Just like their first encounter, this one features a beautiful sequence of Coquina Cluth and Ankle lock reversals. This time, however, it leads to Joe dramatically getting to the ropes to break Angle’s vaunted Ankle Lock.
In the end, Angle’s frustration with not being able to finish Joe off leads to his downfall. With the referee incapacitated, Angle’s attempt to use a chair backfires as the steel weapon bounces off the top ring rope and into his face.
Samoa Joe quickly takes advantage, locking Angle in the Coquina Clutch one final time, forcing the Olympic hero to tap out. The victory evened the score for Samoa Joe and cemented this rivalry as one of the best of 2006.

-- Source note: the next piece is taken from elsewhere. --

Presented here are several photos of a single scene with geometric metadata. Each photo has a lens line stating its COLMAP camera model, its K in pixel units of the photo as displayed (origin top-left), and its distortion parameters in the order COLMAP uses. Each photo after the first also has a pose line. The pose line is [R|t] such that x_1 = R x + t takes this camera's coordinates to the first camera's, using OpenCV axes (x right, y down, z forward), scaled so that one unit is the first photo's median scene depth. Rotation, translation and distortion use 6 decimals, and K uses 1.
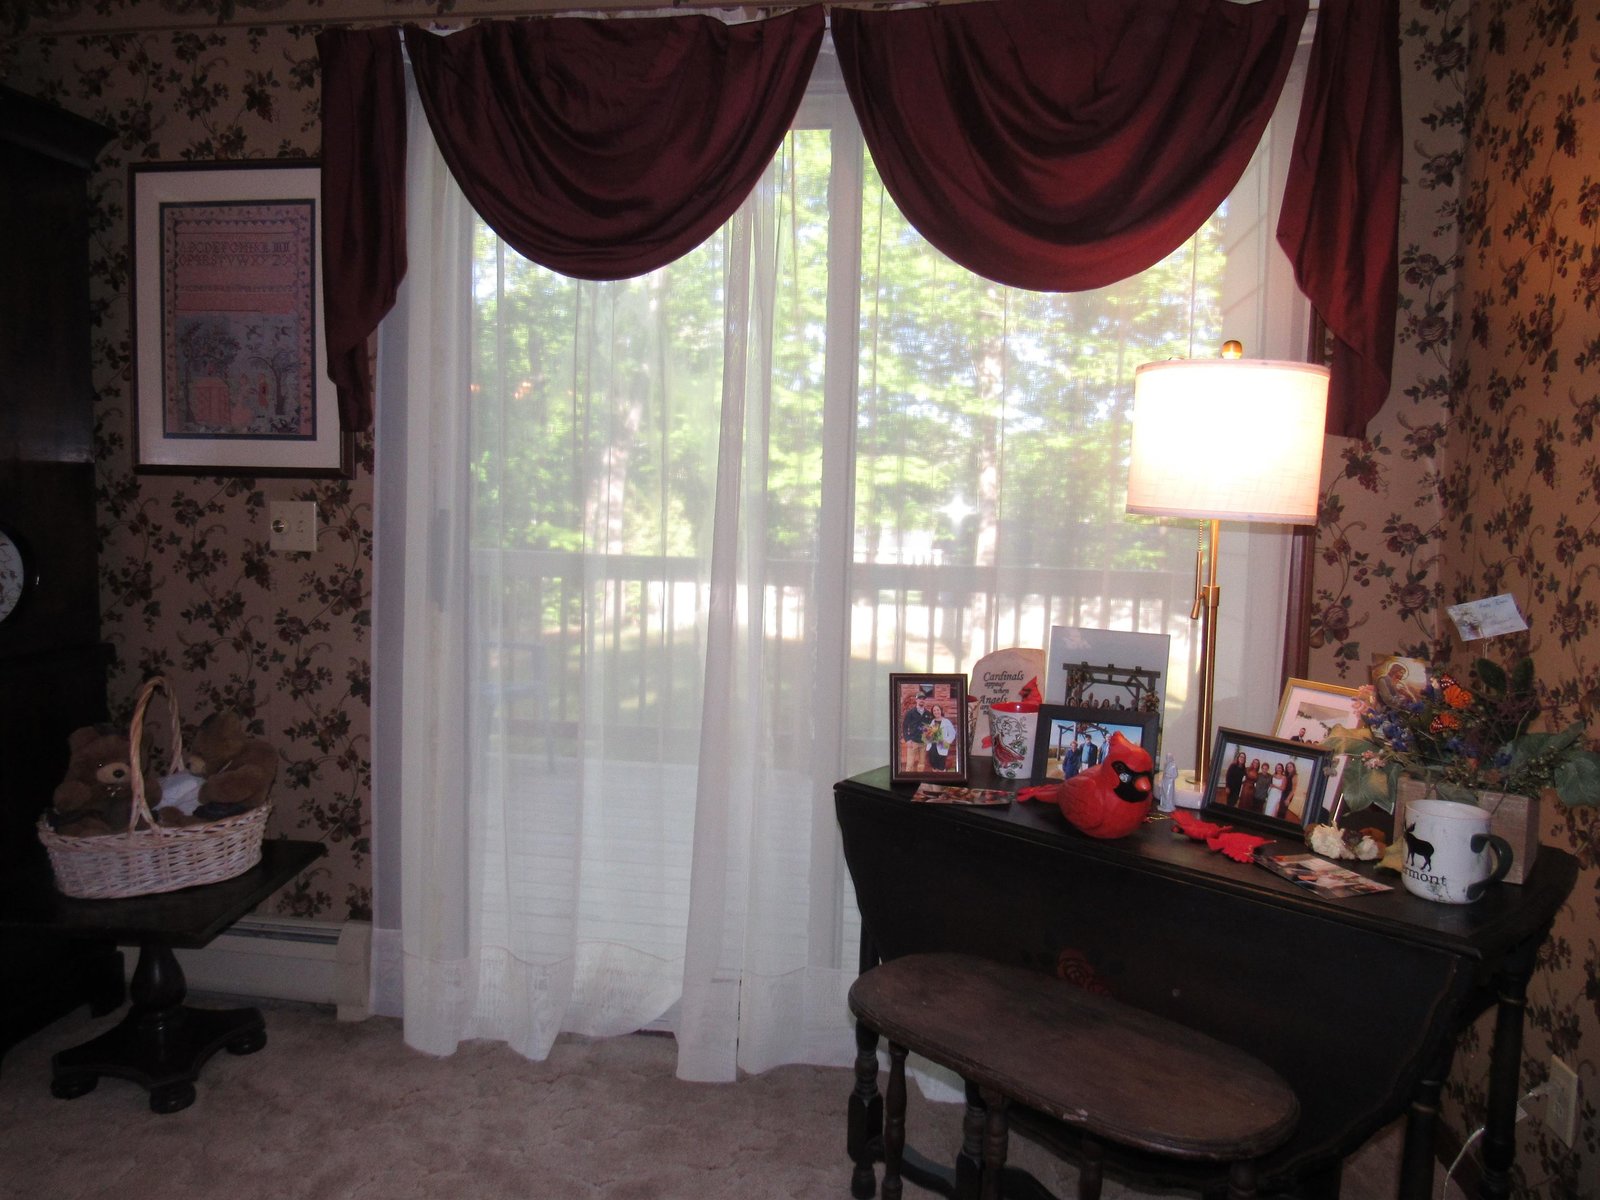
lens RADIAL K [[1142.8, 0, 798.8], [0, 1142.8, 597.5], [0, 0, 1]] dist [-0.027749, 0.004305]
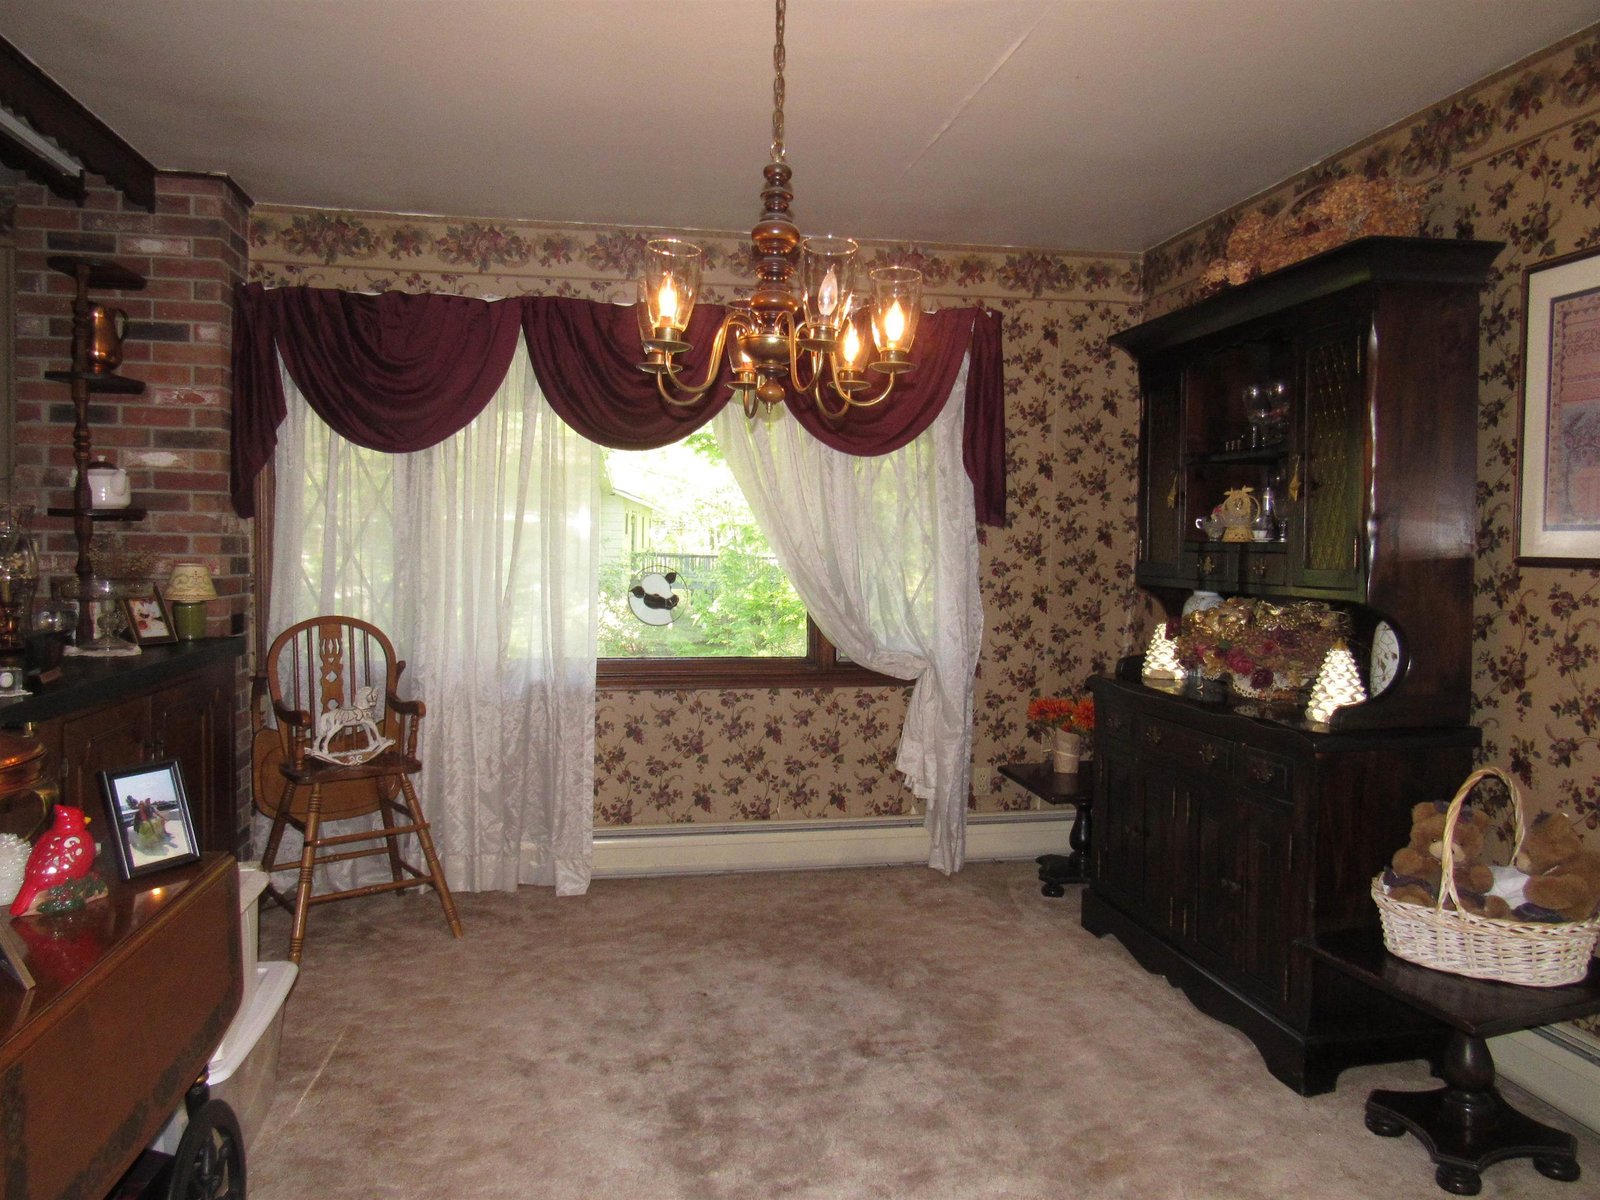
lens RADIAL K [[1142.8, 0, 796.3], [0, 1142.8, 598.4], [0, 0, 1]] dist [-0.027749, 0.004305]
pose [[0.319481, 0.027071, -0.947206, 0.189434], [-0.075647, 0.997130, 0.002984, -0.035984], [0.944568, 0.070700, 0.320612, 0.062265]]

Kurt Angle & Samoa JoeLockdown 2008
The two faced off in a pair of more gimmick-style matches in 2007. The first a two out of three falls match at Final Resolution. This was followed by a winner take all match at Hard Justice.

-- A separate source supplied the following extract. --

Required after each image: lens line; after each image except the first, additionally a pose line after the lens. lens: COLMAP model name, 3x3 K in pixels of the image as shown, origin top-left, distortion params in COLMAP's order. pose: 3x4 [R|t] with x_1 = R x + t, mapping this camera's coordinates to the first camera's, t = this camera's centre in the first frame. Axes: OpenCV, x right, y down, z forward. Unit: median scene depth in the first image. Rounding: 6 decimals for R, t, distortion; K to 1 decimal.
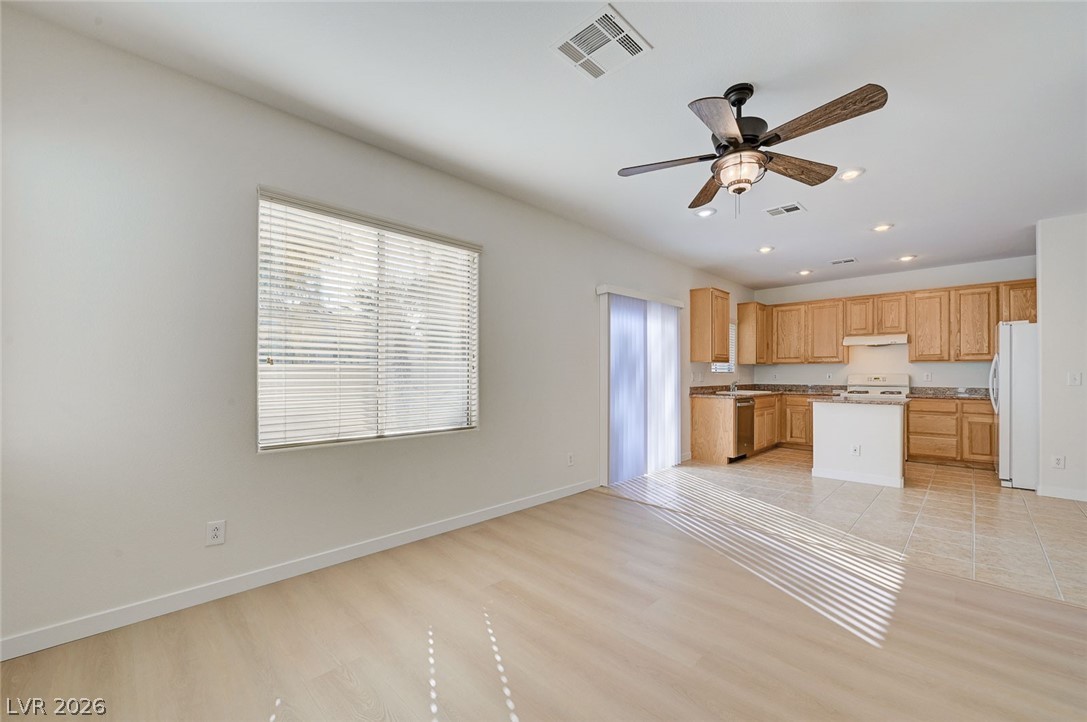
lens RADIAL K [[435.1, 0, 548.4], [0, 435.1, 373.8], [0, 0, 1]] dist [-0.000820, -0.000357]
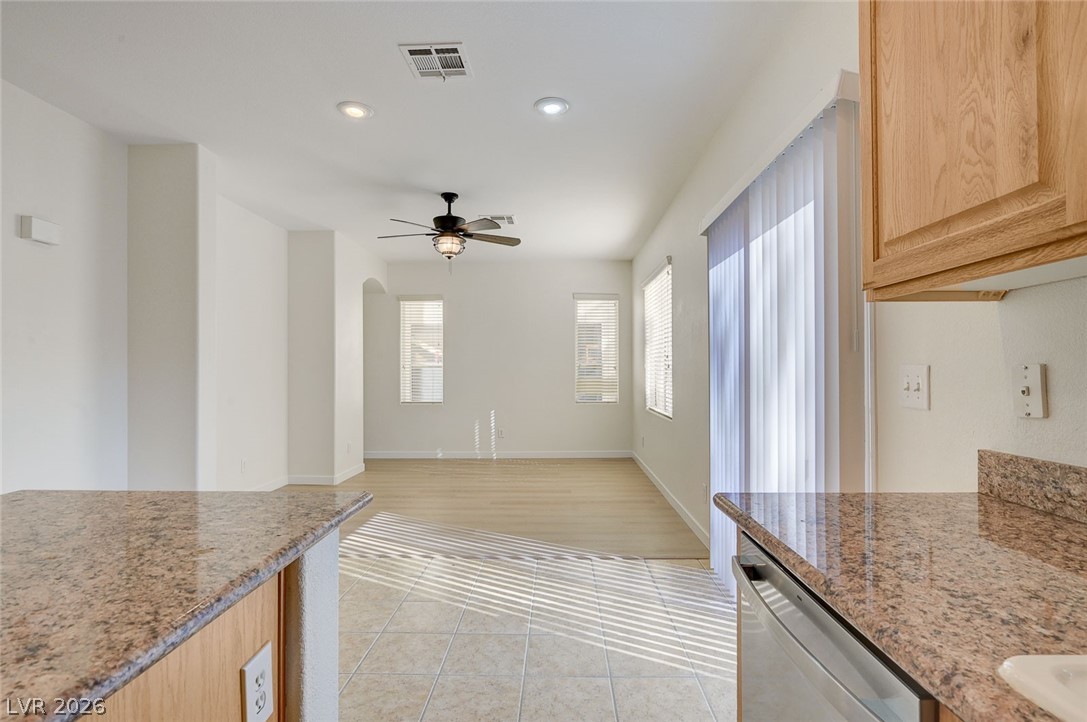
lens RADIAL K [[550.5, 0, 543.5], [0, 550.5, 361.0], [0, 0, 1]] dist [0.035860, -0.000049]
pose [[-0.734627, -0.008815, -0.678414, 1.493133], [0.004478, 0.999831, -0.017840, -0.000823], [0.678457, -0.016143, -0.734463, 2.600860]]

At Hard Justice, not only was the TNA World Heavyweight Championship on the line, but so was the IWGP Heavyweight Championship, TNA X-Division Championship, and TNA World Tag Team Championship.
Therefore, a great deal was a stake. Angle came out on top in both of those matches, taking a 3-1 lead in their series, and the two wouldn’t meet again on pay-per-view in a single’s competition until Lockdown 2008.
While their first four matches all felt big, their match at Lockdown 2008 felt like a major pro wrestling event. The importance of which Joe emphasized a month prior to their match during one of his best promos on an episode of Impact.
“I will do everything and anything to win the TNA World Heavyweight Championship.”
The TNA World Heavyweight Championship on the line and was going to be contested inside a six-sided steel cage. Taking the intensity up to eleven was the fact that if Samoa Joe lost he would retire from the sport of professional wrestling. Heavily influenced by mixed martial arts, their cage match has a totally different feel to it than its predecessors.
Former UFC fighter Frank Trigg, as a guest commentator, adds even more legitimacy to their encounter.
The match is a continuous back-and-forth of vicious strikes and submission attempts. They ranged from the ankle lock to a Boston Crab and figure four. Numerous times both men are on the verge of victory, only for the other to somehow find a way to survive.
The end comes after Samoa Joe connects with a muscle buster to get the 1-2-3 as he wins the TNA World Heavyweight Championship for the very first time.
Kurt Angle and Samoa Joe wouldn’t meet again in a one-on-one pay-per-view match for four years. On that night at Destination X, Samoa Joe evened their series at 3-3. Their final TNA pay-per-view match came at One Night Only in 2013, and that night Angle emerged victorious, earning him the 4-3 edge in their exhilarating best-of-seven series.
The only way their in-ring rivalry could’ve ended better would’ve been Samoa Joe retiring Kurt Angle at WrestleMania 35, but that’s a story for another day.